Compilation of Workflow Definition¶
Compilation is a process that takes a document written in a programming language, checks its correctness, and transforms it into a format that the execution environment can understand.
A similar process happens in the Workflows ecosystem whenever you want to run a Workflow Definition. The Workflows Compiler performs several steps to transform a JSON document into a computation graph, which is then executed by the Workflows Execution Engine. While this process can be complex, understanding it can be helpful for developers contributing to the ecosystem. In this document, we outline key details of the compilation process to assist in building Workflow blocks and encourage contributions to the core Execution Engine.
Note
This document covers the design of Execution Engine v1
(which is current stable version). Please
acknowledge information about versioning to understand Execution Engine
development cycle.
Stages of compilation¶
Workflow compilation involves several stages, including:
-
Loading available blocks: Gathering all the blocks that can be used in the workflow based on configuration of execution environment
-
Compiling dynamic blocks: Turning dynamic blocks definitions into standard Workflow Blocks
-
Parsing the Workflow Definition: Reading and interpreting the JSON document that defines the workflow, detecting syntax errors
-
Building Workflow Execution Graph: Creating a graph that defines how data will flow through the workflow during execution and verifying Workflow integrity
-
Initializing Workflow steps from blocks: Setting up the individual workflow steps based on the available blocks, steps definitions and configuration of execution environment.
Let's take a closer look at each of the workflow compilation steps.
Workflows blocks loading¶
As described in the blocks bundling guide, a group of Workflow blocks can be packaged into a workflow plugin.
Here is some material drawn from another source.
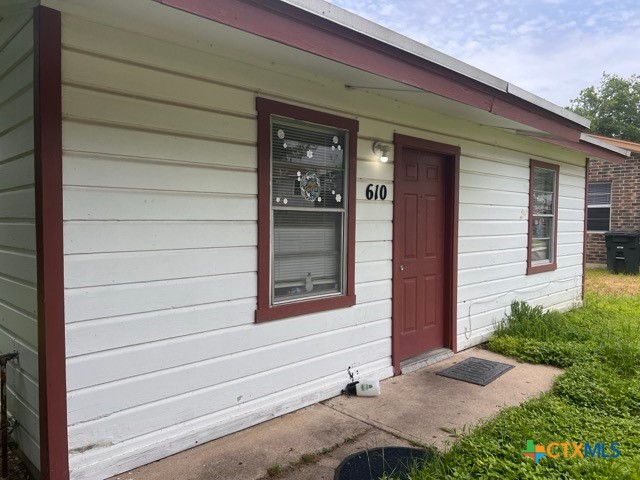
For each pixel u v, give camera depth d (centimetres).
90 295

A plugin is essentially a standard Python library that, in its main module, exposes specific functions allowing Workflow Blocks to be dynamically loaded.
The Workflows Compiler and Execution Engine are designed to be independent of specific Workflow Blocks, and the Compiler has the ability to discover and load blocks from plugins.
Roboflow provides the roboflow_core
plugin, which includes a set of basic Workflow Blocks that are always
loaded by the Compiler, as both the Compiler and these blocks are bundled in the inference
package.
For custom plugins, once they are installed in the Python environment, they need to be referenced using an environment
variable called WORKFLOWS_PLUGINS
. This variable should contain the names of the Python packages that contain the
plugins, separated by commas.
For example, if you have two custom plugins, numpy_plugin
and pandas_plugin
, you can enable them in
your Workflows environment by setting:
export WORKFLOWS_PLUGINS="numpy_plugin,pandas_plugin"
Both numpy_plugin
and pandas_plugin
are not paths to library repositories, but rather
names of the main modules of libraries shipping plugins (import numpy_plugin
must work in your
Python environment for the plugin to be possible to be loaded).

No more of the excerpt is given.